Monday, May 4, 2015

Benched Week 71: framing our differences




I am standing in front of a painting of a city bridge with my artist son.  This has caught his eye, I think in part because it reminds him of this city he has adopted.   I ask him what he likes about the painting.  He comments on the colors in the shadows, the details, the rendering of the people.  I observe how the artist breaks up the strong vertical of the smokestack.  It is good to view it together.  To see it differently.



This trip to Pittsburgh is for just this thing: to hang out with Nathan and slowly let observations on life roll out as they will.  The bitter cold (minus 3 on the way here) has driven us inside.  But we have, for a long time, wanted to visit an art museum together.  This is the perfect chance.

Here I find my bench.  And my muse embodied.



Nathan and I are quite different in our approach to art.  And he frames that contrast in a way I had not considered.  He makes the distinction between a hobby and a project.  He is a hobbyist.  Art for him is an ongoing, open-ended exploration.  Art for me, he thinks, is more about completing projects: there is a goal and finite length.  Once completed, a new project arises.
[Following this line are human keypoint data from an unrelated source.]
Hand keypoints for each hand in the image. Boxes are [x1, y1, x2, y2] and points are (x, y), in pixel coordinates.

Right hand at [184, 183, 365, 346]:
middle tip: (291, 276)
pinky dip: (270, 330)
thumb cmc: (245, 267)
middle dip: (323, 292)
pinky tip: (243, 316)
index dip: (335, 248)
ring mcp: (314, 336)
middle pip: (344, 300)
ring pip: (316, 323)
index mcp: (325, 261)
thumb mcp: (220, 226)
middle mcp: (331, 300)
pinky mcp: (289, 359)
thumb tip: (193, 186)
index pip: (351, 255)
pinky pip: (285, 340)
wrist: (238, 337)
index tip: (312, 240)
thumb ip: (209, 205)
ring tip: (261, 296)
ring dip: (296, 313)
It’s a simple contrast, but I recognize the truth in it.  I am drawn to projects.  Like this blog.   Like my winter doodles.  Like a new idea I have for drawing simple portraits of “winter walkers” – people bundled up in layers of clothing, sketched from quickly-captured reference photos during my travels.



And suddenly we have our middle ground.  We share stories of how hard it is to take photos of people in public.  I tell of the older woman in a park who pointedly asked me if I liked taking photos of children.  He recalls the person who ran after him to get him to delete the shot he had just snapped.  It’s fun to share stories from the trenches.
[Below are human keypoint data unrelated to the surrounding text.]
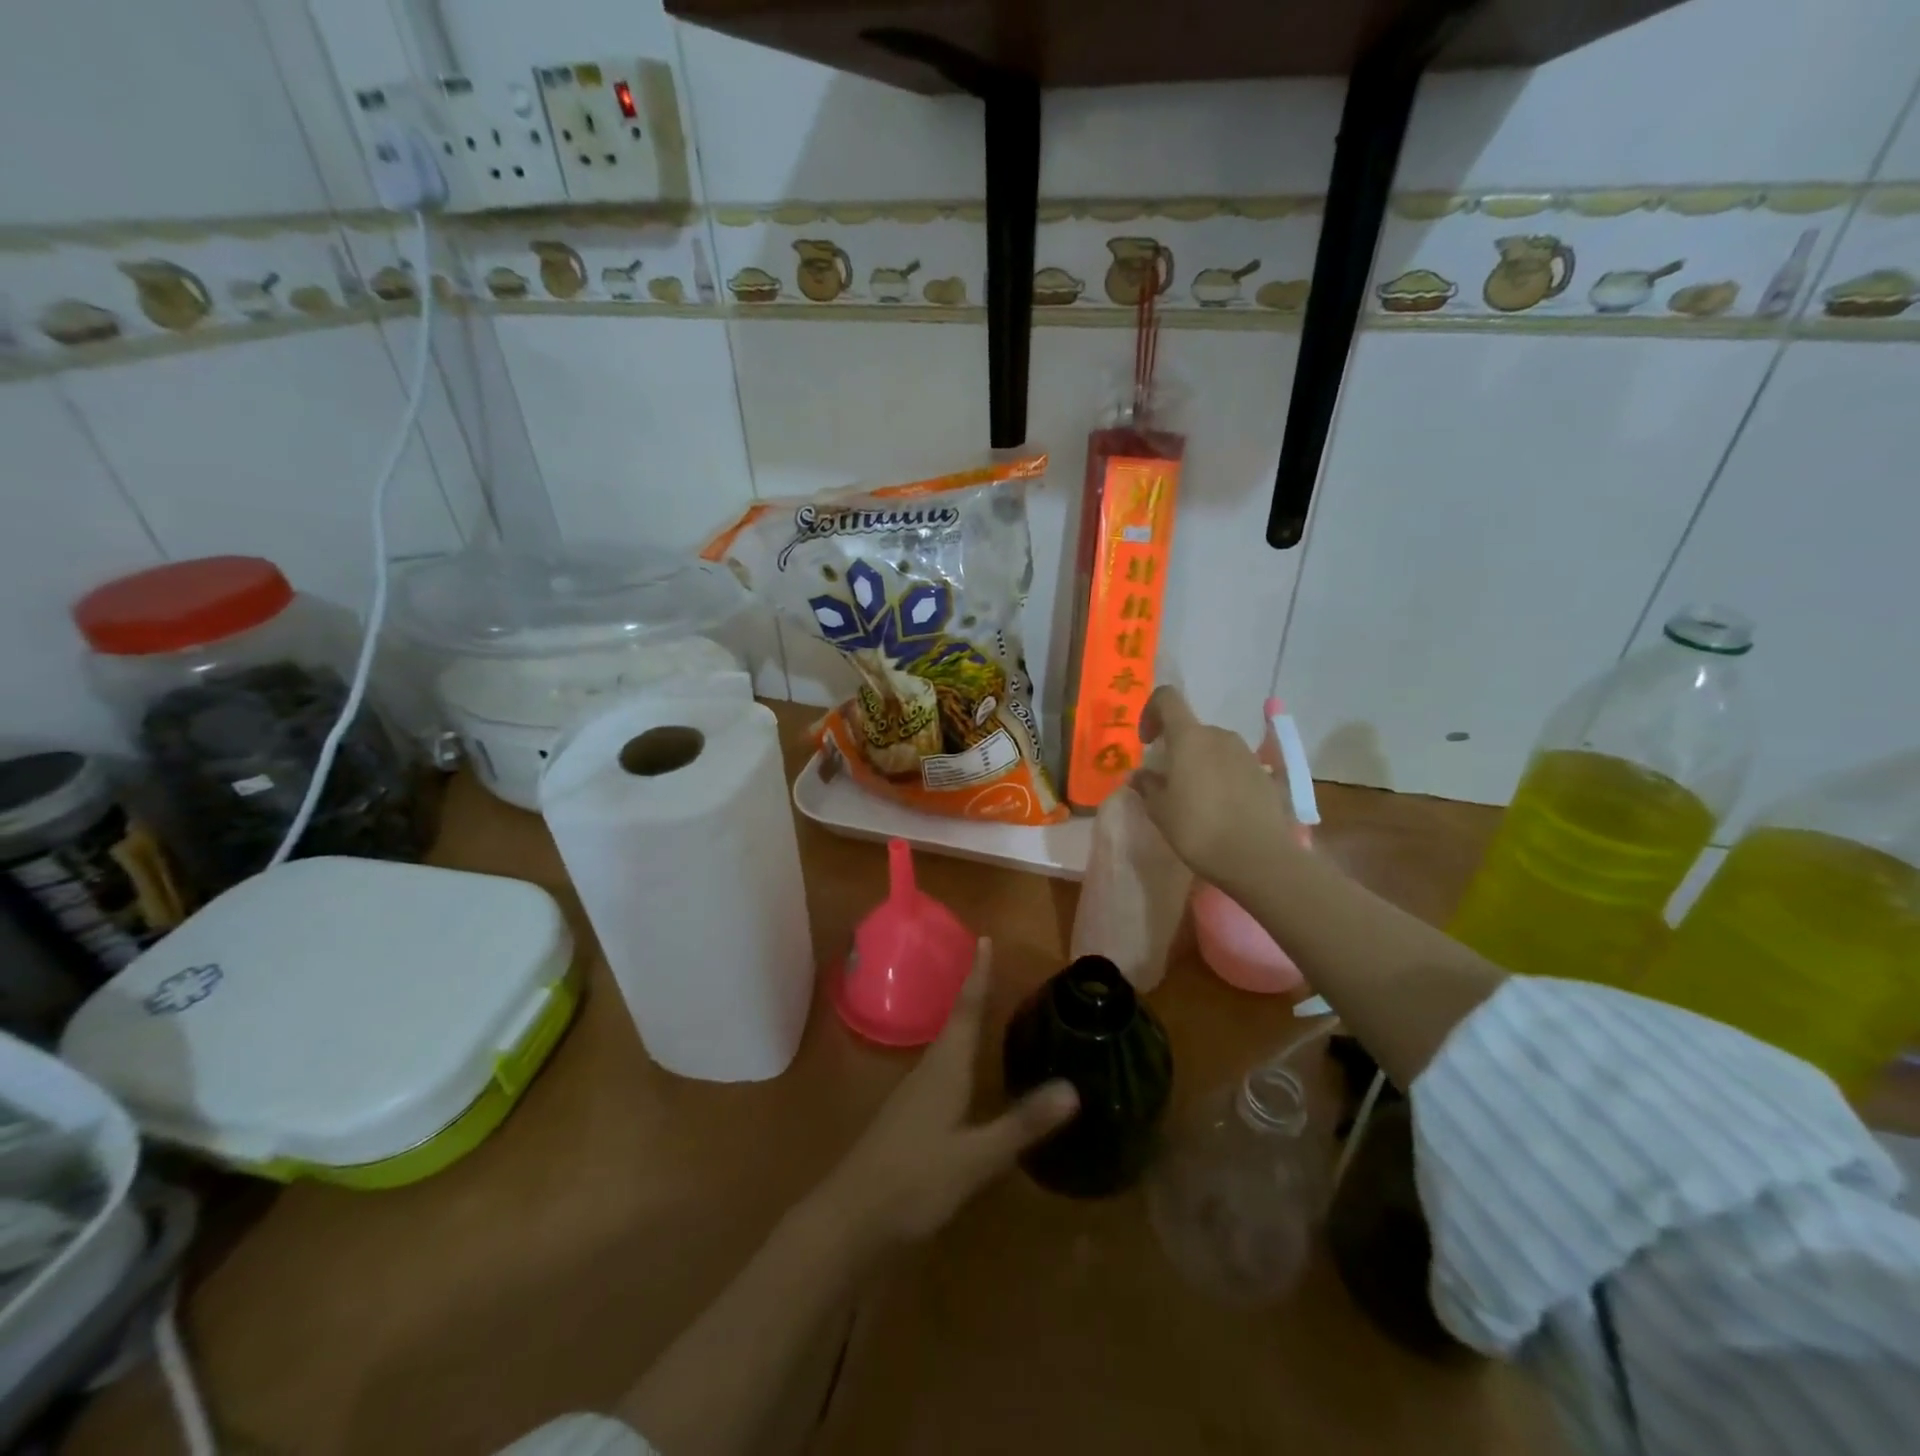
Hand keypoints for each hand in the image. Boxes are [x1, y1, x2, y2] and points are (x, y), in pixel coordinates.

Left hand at [821, 939, 1076, 1247]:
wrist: (850, 1217)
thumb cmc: (915, 1179)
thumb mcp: (976, 1157)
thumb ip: (1021, 1124)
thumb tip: (1073, 1087)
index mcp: (945, 1068)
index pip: (967, 1009)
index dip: (978, 975)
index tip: (985, 938)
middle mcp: (929, 1070)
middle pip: (955, 1020)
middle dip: (974, 991)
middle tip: (993, 967)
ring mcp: (914, 1094)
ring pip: (946, 1045)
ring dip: (964, 1020)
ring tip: (986, 1008)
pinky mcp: (909, 1116)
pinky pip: (941, 1068)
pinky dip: (959, 1053)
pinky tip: (967, 1071)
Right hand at [1134, 686, 1294, 887]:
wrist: (1258, 857)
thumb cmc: (1198, 829)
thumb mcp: (1160, 810)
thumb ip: (1146, 785)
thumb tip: (1137, 774)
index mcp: (1189, 737)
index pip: (1167, 698)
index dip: (1151, 712)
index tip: (1146, 742)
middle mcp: (1219, 736)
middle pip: (1192, 728)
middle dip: (1177, 748)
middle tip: (1167, 781)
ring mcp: (1246, 754)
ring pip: (1214, 747)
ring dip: (1200, 763)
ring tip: (1194, 797)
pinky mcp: (1265, 774)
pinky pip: (1234, 766)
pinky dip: (1222, 777)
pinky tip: (1220, 808)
Near us, a small class of children is sketching an object on display.  It pleases me enormously to see this, for it reminds me of the times I took my kids to do the same.  And it makes me think of how my children are the biggest project I’ve undertaken.  But for all parents there is a line where the noun project can become a verb.  Across that line, we begin to project on our offspring our own unfulfilled dreams.  Or, in my life, an approach to creating.

And I’m thankful that Nathan has discovered such a refreshingly different way to make art – seen in the angular planes of wood he paints, but also in his hobbyist’s enthusiasm.

How good it is to have a fresh pair of eyes.  And a new framework.